Brief:
Each line below that contains "depth" should be counted. Give only the total.

Data to use:
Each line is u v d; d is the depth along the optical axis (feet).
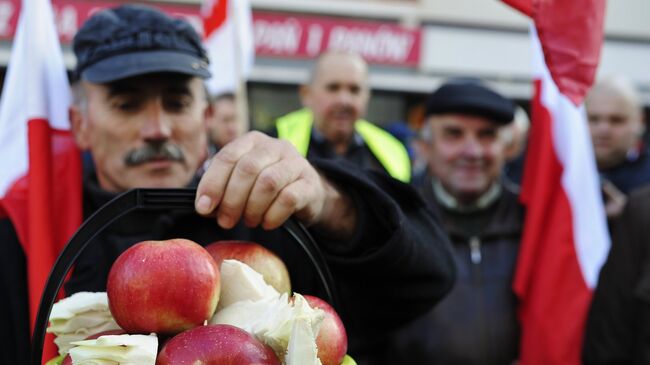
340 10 25.96
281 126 9.84
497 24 27.48
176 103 4.59
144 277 2.25
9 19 19.74
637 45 28.45
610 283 6.84
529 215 7.04
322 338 2.40
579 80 3.77
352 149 9.60
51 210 4.58
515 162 10.80
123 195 2.45
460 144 7.02
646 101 28.50
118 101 4.45
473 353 6.38
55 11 19.49
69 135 4.92
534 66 7.45
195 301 2.26
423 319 6.35
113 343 2.07
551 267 7.04
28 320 4.46
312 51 24.14
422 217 3.74
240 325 2.32
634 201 6.96
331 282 2.73
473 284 6.72
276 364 2.15
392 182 3.56
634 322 6.70
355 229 3.23
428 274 3.41
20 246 4.63
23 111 5.17
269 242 4.01
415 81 25.89
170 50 4.46
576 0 3.76
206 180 2.56
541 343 6.75
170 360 2.08
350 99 9.37
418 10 26.94
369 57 25.18
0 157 5.13
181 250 2.32
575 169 7.26
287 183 2.66
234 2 7.22
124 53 4.38
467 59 26.84
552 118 7.31
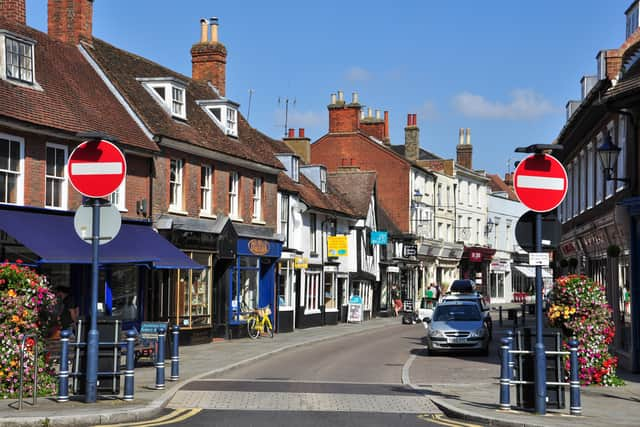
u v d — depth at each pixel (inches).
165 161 1040.8
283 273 1470.2
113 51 1168.2
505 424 469.7
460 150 2972.4
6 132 784.3
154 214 1013.2
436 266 2600.9
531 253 501.7
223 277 1202.0
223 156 1173.1
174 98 1128.2
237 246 1219.2
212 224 1147.3
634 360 747.4
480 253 2906.0
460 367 867.4
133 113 1034.1
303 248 1581.0
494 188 3427.7
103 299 907.4
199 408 536.4
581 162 1144.2
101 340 530.0
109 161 514.9
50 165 848.9
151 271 1008.2
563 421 470.3
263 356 946.7
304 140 1998.0
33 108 829.8
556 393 513.7
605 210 930.7
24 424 437.1
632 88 699.4
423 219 2433.6
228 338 1200.8
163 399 543.2
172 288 1044.5
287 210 1489.9
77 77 1008.9
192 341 1082.7
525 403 513.7
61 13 1082.7
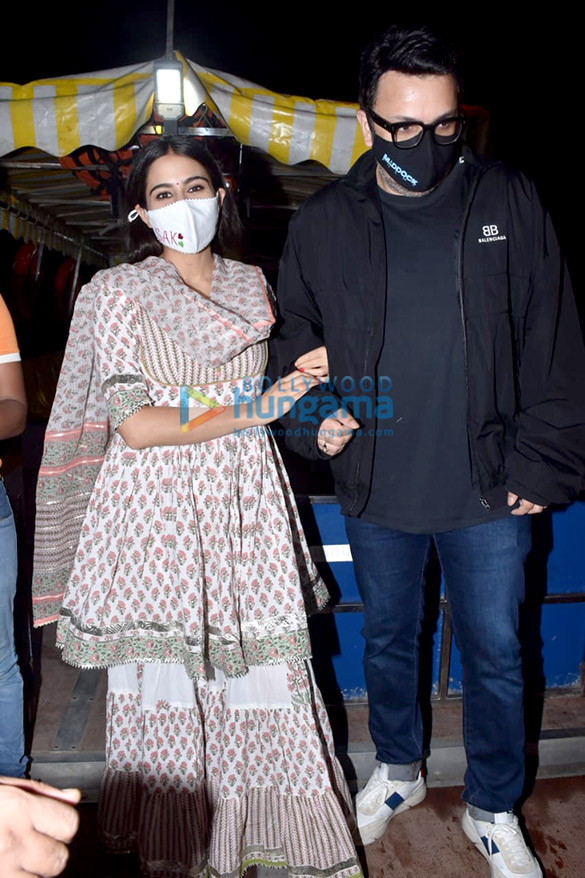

Solution:
2